◆ **Task requirements**
**1.** Reproduce word for word the part of the excerpt below on Ukraine that opens with the words containing "Russia’s annexation of" and closes with "with Russian assistance.".
**2.** Answer these questions from the excerpt below on Ukraine:
(a) What share of the vote did Petro Poroshenko win in the first round of the May 2014 presidential elections?
(b) Which Ukrainian businessman and politician, close to Putin, led forces that stayed weak?
(c) How many Lenin monuments were toppled in the first half of 2014?

◆ **Extract**
——

Daily Archives: 14 July 2026

Russia Boosts Ukrainian Nationalism

From The Russo-Ukraine War: The Return of History, by Serhii Plokhy (W. W. Norton, 2023), Kindle pp. 131-134:

The eight years of hybrid warfare that Russia had waged against Ukraine in the Donbas, divided by the Minsk agreements, turned Ukraine into a different country and society from those of 2014. A country divided by issues of history, culture, and identity when the Crimea was annexed was now united by the desire to defend its sovereignty, democratic order, and way of life at almost any price.

The war had changed the electoral map of Ukraine. The first wartime presidential elections, held in May 2014, yielded unprecedented results: Petro Poroshenko won in the first round with 55 percent of the vote—the first time this had happened since 1991. Even more important, Poroshenko carried 187 precincts out of 188 remaining under Ukrainian control. The dividing line of the previous presidential elections, which had split Ukraine in half between pro-European and pro-Russian candidates, was now gone. The war had produced a much more homogenous country.

Russia’s annexation of the Crimea and takeover of significant portions of Ukraine’s Donbas removed the traditionally most pro-Russian areas, with the greatest number of ethnic Russians and Russian speakers in Ukraine, from Ukrainian political and cultural space. Those areas had also served as bases for Russia-friendly political parties. Russia did its utmost to support former allies of the ousted president, Viktor Yanukovych, but they were divided and weak after losing a significant part of their electoral base. The forces led by the Ukrainian businessman and politician Viktor Medvedchuk, who was close to Putin, also remained weak despite the support of television channels and newspapers funded with Russian assistance.

The growth of Ukrainian political identity began with the rejection of symbols of the Soviet past. The Maidan protests of 2014 unleashed a wave of demolition of monuments to Vladimir Lenin, the main symbol of communist and, in the eyes of many, Russian domination of Ukraine. More than 500 such monuments were toppled by anti-communist activists in the first half of 2014, mostly in the center of the country. The rest, more than 1,500 that remained in the regions of southeastern Ukraine controlled by Kyiv, were removed in the course of the next few years by decision of parliament, which adopted the so-called “decommunization laws” prohibiting the public display of communist symbols.

——

◆ **Source excerpt**

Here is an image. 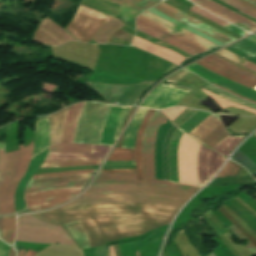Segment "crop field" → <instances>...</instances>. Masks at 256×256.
I'll return each mask as SVG.
<instances>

——

◆ **Exercise answers**
**1.**
Russia’s annexation of the Crimea and takeover of significant portions of Ukraine’s Donbas removed the traditionally most pro-Russian areas, with the greatest number of ethnic Russians and Russian speakers in Ukraine, from Ukrainian political and cultural space. Those areas had also served as bases for Russia-friendly political parties. Russia did its utmost to support former allies of the ousted president, Viktor Yanukovych, but they were divided and weak after losing a significant part of their electoral base. The forces led by the Ukrainian businessman and politician Viktor Medvedchuk, who was close to Putin, also remained weak despite the support of television channels and newspapers funded with Russian assistance.

**2.**
(a) 55 percent
(b) Viktor Medvedchuk
(c) More than 500